Monsieur Adam, le mécanisme d'ajustement carbone aux frontières est un sujet très sensible. Il fait partie des dossiers que la présidence française de l'Union européenne souhaite traiter dans les six mois qui viennent. Nous préparons un texte visant à éviter les effets de bord que vous avez évoqués ; nous les avons bien identifiés. Nous comptons agir de façon proportionnée. Les quotas gratuits seront supprimés de façon progressive afin de lisser les effets de bord dans le temps.
Je rappelle que l'objectif est d'améliorer la performance environnementale partout en Europe, tout en créant des conditions équitables : les entreprises qui exportent leurs produits vers l'Europe – acier, ciment ou autre – ne doivent pas bénéficier d'un avantage compétitif par rapport aux producteurs européens. Un des moyens d'y parvenir est de soutenir l'innovation en Europe. Nous le faisons notamment grâce à un fonds de 50 milliards d'euros qui vise à accélérer le passage à une industrie propre, par exemple à l'acier propre.
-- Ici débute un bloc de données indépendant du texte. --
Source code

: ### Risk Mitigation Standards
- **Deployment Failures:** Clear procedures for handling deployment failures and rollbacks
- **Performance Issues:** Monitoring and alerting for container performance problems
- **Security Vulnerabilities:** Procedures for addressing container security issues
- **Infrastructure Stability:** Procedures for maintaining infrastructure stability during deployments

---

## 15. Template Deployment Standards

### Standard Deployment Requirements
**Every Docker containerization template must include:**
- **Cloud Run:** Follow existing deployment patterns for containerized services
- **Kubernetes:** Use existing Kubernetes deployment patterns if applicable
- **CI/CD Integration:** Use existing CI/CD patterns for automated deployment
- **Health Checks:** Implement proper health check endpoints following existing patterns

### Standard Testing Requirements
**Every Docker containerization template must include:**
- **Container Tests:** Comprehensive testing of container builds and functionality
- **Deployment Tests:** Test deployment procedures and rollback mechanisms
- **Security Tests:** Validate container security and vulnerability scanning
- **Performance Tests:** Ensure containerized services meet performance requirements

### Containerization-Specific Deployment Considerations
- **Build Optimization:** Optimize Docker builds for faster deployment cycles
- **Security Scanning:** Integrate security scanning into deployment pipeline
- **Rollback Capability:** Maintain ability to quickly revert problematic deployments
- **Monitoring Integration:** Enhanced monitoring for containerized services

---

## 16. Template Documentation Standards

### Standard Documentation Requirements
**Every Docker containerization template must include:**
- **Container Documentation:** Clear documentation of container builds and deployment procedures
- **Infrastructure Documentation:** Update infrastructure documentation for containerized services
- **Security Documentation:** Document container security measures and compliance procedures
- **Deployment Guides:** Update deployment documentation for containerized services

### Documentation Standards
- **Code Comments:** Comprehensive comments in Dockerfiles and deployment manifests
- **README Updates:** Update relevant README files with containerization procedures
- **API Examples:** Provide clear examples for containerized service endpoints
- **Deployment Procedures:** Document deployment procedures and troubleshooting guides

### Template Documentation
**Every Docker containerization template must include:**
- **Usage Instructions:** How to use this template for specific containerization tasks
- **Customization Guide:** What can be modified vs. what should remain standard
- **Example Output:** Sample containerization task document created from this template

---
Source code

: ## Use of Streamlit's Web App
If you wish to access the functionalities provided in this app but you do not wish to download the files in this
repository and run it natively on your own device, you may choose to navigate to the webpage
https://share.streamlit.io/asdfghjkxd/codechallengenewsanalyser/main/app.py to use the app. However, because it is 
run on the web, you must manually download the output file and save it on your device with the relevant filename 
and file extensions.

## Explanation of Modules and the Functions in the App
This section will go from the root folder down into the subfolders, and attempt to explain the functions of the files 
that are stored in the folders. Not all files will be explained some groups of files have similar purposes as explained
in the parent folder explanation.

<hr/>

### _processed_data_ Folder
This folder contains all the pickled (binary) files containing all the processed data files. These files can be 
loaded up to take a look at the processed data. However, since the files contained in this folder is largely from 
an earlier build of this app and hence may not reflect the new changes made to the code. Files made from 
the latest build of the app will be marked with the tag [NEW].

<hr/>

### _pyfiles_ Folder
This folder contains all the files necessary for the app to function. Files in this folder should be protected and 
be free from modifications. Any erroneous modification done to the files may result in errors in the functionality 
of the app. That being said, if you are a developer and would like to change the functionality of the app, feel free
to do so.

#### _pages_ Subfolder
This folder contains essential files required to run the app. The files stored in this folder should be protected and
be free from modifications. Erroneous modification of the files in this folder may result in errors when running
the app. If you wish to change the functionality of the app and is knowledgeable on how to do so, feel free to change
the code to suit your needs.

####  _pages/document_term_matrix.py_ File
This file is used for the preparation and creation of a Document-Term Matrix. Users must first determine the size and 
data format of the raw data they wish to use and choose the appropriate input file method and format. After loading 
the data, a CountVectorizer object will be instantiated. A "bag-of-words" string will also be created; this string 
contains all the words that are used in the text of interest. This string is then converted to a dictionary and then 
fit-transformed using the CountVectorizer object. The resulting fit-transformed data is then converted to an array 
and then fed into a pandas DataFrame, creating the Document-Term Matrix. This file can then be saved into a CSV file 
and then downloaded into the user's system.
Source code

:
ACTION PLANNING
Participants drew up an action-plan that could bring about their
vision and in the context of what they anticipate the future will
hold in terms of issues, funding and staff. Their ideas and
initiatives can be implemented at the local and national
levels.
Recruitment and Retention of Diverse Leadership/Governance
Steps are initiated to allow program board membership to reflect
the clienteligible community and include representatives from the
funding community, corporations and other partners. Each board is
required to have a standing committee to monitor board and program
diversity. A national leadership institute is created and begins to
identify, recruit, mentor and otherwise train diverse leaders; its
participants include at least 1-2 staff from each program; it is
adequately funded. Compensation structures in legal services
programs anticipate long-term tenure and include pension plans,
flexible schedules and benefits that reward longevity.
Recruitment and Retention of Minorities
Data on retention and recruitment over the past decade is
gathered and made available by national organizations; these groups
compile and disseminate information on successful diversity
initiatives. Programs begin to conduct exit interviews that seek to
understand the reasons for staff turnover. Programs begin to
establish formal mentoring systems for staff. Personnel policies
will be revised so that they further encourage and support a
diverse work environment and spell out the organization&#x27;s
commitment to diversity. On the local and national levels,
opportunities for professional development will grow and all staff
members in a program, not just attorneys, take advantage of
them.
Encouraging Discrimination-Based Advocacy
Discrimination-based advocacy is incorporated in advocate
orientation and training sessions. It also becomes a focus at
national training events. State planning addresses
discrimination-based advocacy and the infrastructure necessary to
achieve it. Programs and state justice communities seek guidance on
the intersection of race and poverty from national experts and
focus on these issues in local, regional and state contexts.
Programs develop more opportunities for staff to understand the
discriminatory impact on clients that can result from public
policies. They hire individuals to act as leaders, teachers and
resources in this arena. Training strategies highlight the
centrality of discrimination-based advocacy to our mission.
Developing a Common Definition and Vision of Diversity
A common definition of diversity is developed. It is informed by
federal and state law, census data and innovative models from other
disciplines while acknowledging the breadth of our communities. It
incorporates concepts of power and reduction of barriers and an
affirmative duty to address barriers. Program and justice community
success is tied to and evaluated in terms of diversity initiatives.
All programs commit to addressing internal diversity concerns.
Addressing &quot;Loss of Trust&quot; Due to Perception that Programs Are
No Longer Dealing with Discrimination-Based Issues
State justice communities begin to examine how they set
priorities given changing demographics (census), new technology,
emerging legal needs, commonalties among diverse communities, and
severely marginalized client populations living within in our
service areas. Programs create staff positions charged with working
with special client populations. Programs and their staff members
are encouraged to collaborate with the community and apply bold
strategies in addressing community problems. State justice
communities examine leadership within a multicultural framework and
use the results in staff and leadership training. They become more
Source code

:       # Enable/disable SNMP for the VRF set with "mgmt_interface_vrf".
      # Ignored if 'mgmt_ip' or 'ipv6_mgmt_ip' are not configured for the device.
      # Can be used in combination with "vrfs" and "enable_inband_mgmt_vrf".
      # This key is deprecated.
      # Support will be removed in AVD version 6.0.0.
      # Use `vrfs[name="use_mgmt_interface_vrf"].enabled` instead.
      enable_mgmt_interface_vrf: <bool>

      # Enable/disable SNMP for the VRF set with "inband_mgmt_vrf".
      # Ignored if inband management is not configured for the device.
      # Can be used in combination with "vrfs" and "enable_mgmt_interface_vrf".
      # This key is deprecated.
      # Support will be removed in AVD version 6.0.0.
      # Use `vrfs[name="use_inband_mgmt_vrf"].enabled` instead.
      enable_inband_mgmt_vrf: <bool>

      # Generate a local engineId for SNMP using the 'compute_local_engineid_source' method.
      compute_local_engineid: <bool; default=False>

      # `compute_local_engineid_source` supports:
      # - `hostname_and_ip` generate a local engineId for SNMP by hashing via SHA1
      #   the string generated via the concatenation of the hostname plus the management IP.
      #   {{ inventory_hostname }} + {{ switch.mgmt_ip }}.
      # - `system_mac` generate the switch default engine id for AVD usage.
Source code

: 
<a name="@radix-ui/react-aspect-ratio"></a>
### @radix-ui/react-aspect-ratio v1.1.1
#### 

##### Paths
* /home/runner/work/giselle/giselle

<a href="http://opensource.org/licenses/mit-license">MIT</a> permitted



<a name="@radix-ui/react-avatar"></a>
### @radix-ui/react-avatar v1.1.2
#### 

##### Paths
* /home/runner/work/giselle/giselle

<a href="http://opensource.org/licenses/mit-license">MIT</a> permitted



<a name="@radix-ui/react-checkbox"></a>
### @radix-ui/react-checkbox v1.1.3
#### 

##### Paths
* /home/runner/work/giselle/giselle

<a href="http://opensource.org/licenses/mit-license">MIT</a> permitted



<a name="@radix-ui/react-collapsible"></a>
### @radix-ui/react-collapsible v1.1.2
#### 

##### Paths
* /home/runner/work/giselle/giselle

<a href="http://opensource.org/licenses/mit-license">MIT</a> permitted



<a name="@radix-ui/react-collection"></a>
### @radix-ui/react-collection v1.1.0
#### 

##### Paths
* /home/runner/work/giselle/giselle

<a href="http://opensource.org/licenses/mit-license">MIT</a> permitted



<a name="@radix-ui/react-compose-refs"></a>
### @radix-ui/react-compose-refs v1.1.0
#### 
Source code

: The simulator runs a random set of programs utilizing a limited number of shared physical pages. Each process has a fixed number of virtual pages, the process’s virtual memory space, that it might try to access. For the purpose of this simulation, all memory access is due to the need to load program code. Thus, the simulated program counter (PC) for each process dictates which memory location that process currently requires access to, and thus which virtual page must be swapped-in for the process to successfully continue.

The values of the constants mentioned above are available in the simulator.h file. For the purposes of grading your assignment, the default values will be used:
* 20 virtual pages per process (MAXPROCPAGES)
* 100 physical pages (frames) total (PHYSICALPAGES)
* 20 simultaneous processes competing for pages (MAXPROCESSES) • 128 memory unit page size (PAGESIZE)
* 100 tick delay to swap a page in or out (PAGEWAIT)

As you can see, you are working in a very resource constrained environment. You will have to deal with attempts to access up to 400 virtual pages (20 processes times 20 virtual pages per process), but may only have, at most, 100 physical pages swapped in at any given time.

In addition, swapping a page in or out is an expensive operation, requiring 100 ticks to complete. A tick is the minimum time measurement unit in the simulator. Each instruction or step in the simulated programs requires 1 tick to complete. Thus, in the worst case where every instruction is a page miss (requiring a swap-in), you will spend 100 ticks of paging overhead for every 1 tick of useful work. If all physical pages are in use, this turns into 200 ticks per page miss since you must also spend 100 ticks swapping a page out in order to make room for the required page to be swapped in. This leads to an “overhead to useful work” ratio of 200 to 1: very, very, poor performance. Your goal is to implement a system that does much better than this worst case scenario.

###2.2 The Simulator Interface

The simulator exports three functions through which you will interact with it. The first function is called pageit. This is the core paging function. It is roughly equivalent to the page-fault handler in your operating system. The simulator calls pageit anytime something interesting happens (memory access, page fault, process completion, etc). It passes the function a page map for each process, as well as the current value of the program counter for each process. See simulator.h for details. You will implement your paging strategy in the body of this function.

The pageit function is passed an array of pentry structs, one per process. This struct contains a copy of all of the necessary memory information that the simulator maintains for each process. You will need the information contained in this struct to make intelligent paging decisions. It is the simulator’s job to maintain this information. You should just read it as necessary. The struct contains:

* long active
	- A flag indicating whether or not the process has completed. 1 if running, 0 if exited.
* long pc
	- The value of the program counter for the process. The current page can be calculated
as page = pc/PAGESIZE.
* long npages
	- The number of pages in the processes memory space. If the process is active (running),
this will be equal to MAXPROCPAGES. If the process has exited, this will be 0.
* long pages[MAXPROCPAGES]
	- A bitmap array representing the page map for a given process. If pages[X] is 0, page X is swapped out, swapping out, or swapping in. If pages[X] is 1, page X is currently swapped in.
Monsieur Villani, la question des brevets sur les logiciels est très compliquée. Je la connais bien et j'y travaillerai en 2022. Vous avez décrit très justement le racket que subissent certaines entreprises. Des débats ont eu lieu, notamment au Parlement européen en 2015. La brevetabilité des logiciels n'est pas acceptée par l'Office européen des brevets en tant que telle. Elle ne l'est pas non plus aux États-Unis ni au Japon.